**WHAT YOU HAVE TO DO**:
Copy out the text from every one of the records below, line for line and without changes. Leave out the picture markers.

[[ INFORMATION PROVIDED, beginning ]]

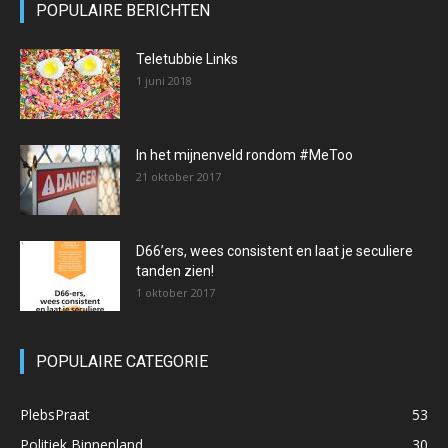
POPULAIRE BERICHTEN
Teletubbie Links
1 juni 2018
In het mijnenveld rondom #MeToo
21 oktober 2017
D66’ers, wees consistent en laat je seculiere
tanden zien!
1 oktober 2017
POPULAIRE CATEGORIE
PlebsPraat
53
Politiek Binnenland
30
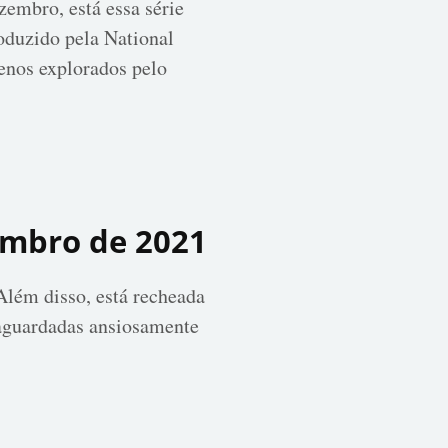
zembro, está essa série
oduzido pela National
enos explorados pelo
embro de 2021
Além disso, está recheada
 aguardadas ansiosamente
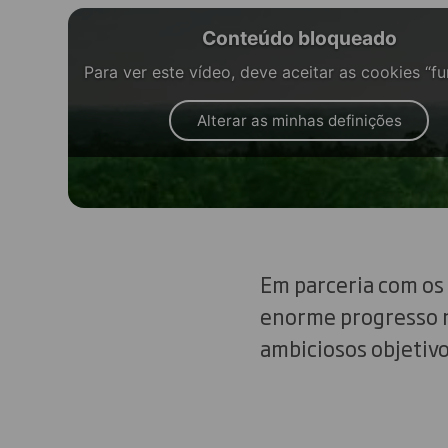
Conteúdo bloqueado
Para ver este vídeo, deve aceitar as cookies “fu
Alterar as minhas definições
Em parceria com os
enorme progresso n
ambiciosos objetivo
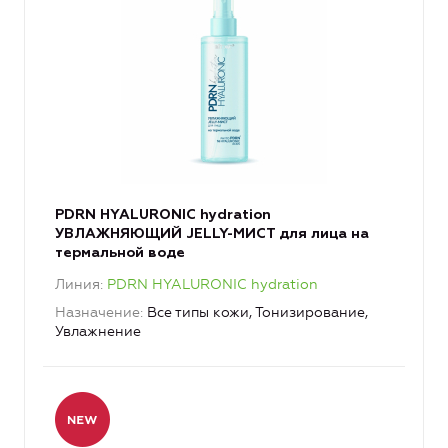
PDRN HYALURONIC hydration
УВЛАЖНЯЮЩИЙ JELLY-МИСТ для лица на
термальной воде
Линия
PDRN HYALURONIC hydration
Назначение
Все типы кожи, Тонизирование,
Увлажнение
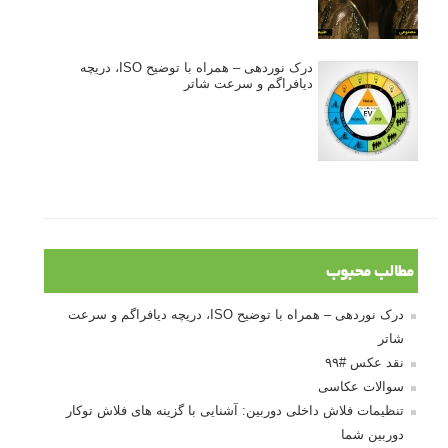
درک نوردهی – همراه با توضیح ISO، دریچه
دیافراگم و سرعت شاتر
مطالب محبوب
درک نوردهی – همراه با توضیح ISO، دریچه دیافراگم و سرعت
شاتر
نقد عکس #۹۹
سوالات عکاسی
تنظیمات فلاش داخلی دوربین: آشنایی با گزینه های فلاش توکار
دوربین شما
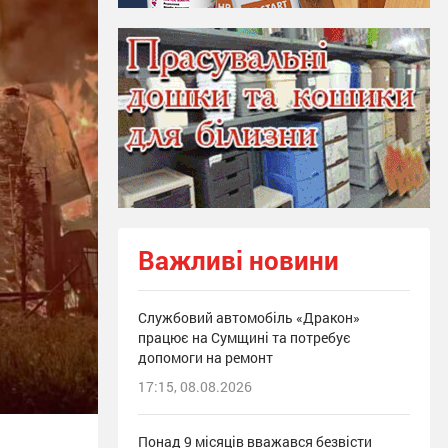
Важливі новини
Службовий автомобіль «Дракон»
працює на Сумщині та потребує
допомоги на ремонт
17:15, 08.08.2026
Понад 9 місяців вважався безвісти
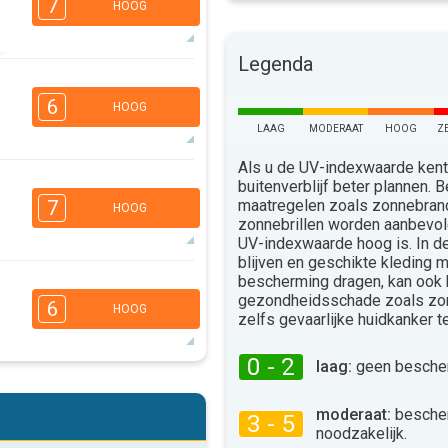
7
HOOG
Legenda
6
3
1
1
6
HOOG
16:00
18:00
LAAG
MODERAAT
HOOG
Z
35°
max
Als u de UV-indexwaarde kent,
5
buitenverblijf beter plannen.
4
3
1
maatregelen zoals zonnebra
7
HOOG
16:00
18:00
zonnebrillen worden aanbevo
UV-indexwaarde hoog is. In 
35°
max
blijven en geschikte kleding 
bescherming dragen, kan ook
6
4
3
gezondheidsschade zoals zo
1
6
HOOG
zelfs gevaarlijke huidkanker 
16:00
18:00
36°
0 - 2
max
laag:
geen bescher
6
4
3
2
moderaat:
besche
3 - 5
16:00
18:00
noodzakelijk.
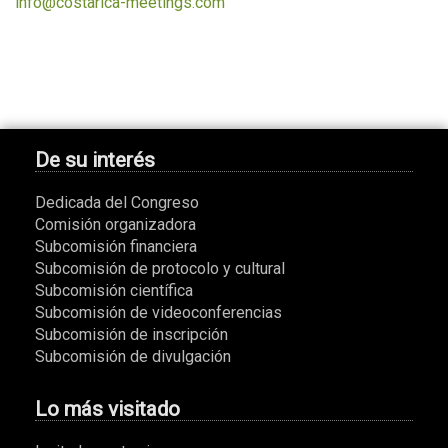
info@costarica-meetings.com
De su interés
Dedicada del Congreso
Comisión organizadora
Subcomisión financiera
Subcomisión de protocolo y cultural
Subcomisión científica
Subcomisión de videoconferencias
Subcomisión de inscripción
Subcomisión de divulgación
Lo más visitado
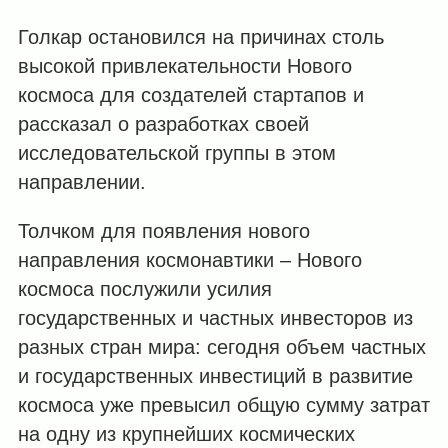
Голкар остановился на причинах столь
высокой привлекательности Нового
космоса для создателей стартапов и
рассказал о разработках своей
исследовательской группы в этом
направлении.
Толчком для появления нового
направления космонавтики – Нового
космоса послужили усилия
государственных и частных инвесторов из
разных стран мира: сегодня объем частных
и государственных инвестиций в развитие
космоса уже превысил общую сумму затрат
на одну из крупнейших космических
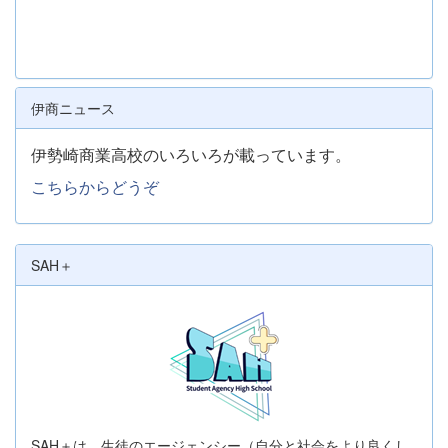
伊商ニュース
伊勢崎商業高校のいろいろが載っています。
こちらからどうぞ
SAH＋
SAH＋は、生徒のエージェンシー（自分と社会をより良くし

[[ INFORMATION PROVIDED, end ]]

**EXERCISE ANSWER**:
POPULAIRE BERICHTEN
Teletubbie Links
1 juni 2018
In het mijnenveld rondom #MeToo
21 oktober 2017
D66’ers, wees consistent en laat je seculiere
tanden zien!
1 oktober 2017
POPULAIRE CATEGORIE
PlebsPraat
53
Politiek Binnenland
30
zembro, está essa série
oduzido pela National
enos explorados pelo
embro de 2021
Além disso, está recheada
 aguardadas ansiosamente
Conteúdo bloqueado
Para ver este vídeo, deve aceitar as cookies “fu
Alterar as minhas definições
Em parceria com os
enorme progresso n
ambiciosos objetivo
PDRN HYALURONIC hydration
УВЛАЖНЯЮЩИЙ JELLY-МИСТ для лица на
термальной воде
Линия
PDRN HYALURONIC hydration
Назначение
Все типы кожи, Тонизирование,
Увлажнение
درک نوردهی – همراه با توضیح ISO، دریچه
دیافراگم و سرعت شاتر
مطالب محبوب
درک نوردهی – همراه با توضیح ISO، دریچه دیافراگم و سرعت
شاتر
نقد عکس #۹۹
سوالات عکاسی
تنظیمات فلاش داخلی دوربین: آشنایی با گزینه های فلاش توکار
دوربین شما
Важливі новини
Службовий автомобіль «Дракон»
працює на Сумщині та потребує
допомоги на ремонт
17:15, 08.08.2026
Понад 9 місяців вважався безвісти
7
HOOG
Legenda
6
3
1
1
6
HOOG
16:00
18:00
LAAG
MODERAAT
HOOG
Z
35°
max
Als u de UV-indexwaarde kent,
5
buitenverblijf beter plannen.
4
3
1
maatregelen zoals zonnebra
7
HOOG
16:00
18:00
zonnebrillen worden aanbevo
UV-indexwaarde hoog is. In 
35°
max
blijven en geschikte kleding 
bescherming dragen, kan ook
6
4
3
gezondheidsschade zoals zo
1
6
HOOG
zelfs gevaarlijke huidkanker 
16:00
18:00
36°
0 - 2
max
laag:
geen bescher
6
4
3
2
moderaat:
besche
3 - 5
16:00
18:00
noodzakelijk.
info@costarica-meetings.com
De su interés
Dedicada del Congreso
Comisión organizadora
Subcomisión financiera
Subcomisión de protocolo y cultural
Subcomisión científica
Subcomisión de videoconferencias
Subcomisión de inscripción
Subcomisión de divulgación
Lo más visitado
Голкар остановился на причинах столь
высокой привлекательности Нового
космоса для создателей стартапов и
рассказал о разработках своей
исследовательской группы в этом
направлении.
Толчком для появления нового
направления космонавтики – Нового
космоса послужили усилия
государственных и частных инвесторов из
разных стран мира: сегодня объем частных
и государственных инвестиций в развитие
космоса уже превысил общую сумму затрат
на одну из крупнейших космических
伊商ニュース
伊勢崎商業高校のいろいろが載っています。
こちらからどうぞ
SAH＋
SAH＋は、生徒のエージェンシー（自分と社会をより良くし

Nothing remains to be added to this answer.